Но это не произвело на них впечатления. А Каузак даже поднял его на смех.
— Tiens! [5] А ты же был уверен, что Хейтон явится сюда освободить тебя. Как же так?
И он расхохотался, а за ним и Сэм.
— Это вполне вероятно, — сказал капитан Блад. — Вполне вероятно. Но полной уверенности у меня нет. Ничего нет абсолютно верного в этом неверном мире. Даже и то, что испанец заплатит вам эти восемьдесят тысяч реалов, то есть ту сумму, в которую он, как мне сообщили, оценил мою голову. Со мной ты можешь заключить более выгодную сделку, Каузак.
Он умолк, но его острый, наблюдательный взгляд успел уловить алчный блеск, мгновенно вспыхнувший в глазах француза; успел заметить он и хмуро сдвинутые брови второго бандита. Помолчав, он продолжал:
— Ты можешь заключить со мной такую сделку, которая вознаградит тебя за всё, что ты потерял у Маракайбо. Потому что за каждую тысячу реалов, обещанную адмиралом, я предлагаю тебе две.
Каузак онемел с открытым ртом, выпучив глаза.
— Сто шестьдесят тысяч? — ахнул он, не скрывая своего изумления.
Но огромный кулак Сэма обрушился на шаткий стол. Сэм грубо выбранился.
— Хватит! — загремел он. — Как я договорился, так и сделаю. А не сделаю, мне несдобровать… да и тебе, Каузак, тоже. Да неужто ты, Каузак, такая курица, что поверил этому беркуту?
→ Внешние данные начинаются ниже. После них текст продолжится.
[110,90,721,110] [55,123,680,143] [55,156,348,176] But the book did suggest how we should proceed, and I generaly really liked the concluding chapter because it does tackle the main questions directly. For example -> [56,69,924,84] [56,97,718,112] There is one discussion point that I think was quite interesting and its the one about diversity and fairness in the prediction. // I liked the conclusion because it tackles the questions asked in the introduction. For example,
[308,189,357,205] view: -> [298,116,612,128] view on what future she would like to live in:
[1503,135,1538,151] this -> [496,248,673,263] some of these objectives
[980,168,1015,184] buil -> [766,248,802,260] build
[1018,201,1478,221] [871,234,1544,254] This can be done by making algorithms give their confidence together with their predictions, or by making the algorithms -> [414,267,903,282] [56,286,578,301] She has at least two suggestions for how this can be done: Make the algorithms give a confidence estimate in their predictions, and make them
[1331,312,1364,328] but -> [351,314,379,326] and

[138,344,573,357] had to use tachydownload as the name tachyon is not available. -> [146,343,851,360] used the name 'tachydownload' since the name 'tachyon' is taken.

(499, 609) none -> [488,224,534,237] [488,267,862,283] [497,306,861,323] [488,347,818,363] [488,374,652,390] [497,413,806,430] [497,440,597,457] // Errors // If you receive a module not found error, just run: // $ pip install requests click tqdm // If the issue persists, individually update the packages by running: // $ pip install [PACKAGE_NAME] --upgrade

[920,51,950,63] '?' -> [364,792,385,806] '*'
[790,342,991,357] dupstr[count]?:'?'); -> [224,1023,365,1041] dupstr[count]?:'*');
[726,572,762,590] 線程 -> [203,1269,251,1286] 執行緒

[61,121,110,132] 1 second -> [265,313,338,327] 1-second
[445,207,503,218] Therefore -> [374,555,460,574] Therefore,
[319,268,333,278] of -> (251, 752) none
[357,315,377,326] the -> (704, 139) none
Ведь он заклюёт тебя, как только ты выпустишь его на свободу!
— Каузак знает, что я сдержу слово, — сказал Блад. — Мы с ним плавали вместе. Он знает, что моё слово ценится дороже золота даже испанцами.
— Ну и пусть. А для меня оно не имеет цены. — Сэм угрожающе приблизил к капитану Бладу своё скуластое злое лицо с тяжёлыми, набрякшими веками и низким, покатым лбом. — Я пообещался доставить тебя сегодня в полночь в целости и сохранности куда следует, а когда я берусь за дело, я его делаю. Понятно?
Капитан Блад посмотрел на него и, как это ни странно, широко улыбнулся.
— Ну ещё бы, — сказал он. — Ваше разъяснение не оставляет места для загадок.
И он действительно так думал. Ибо теперь для него стало ясно, что это именно Сэм вошёл в сделку с испанцами и не осмеливается нарушить договор, опасаясь за свою жизнь.
— Тем лучше для тебя, — заверил его Сэм. — И если не хочешь, чтобы тебе опять забили кляп в рот, так попридержи свой вонючий язык ещё часика три. Уразумел?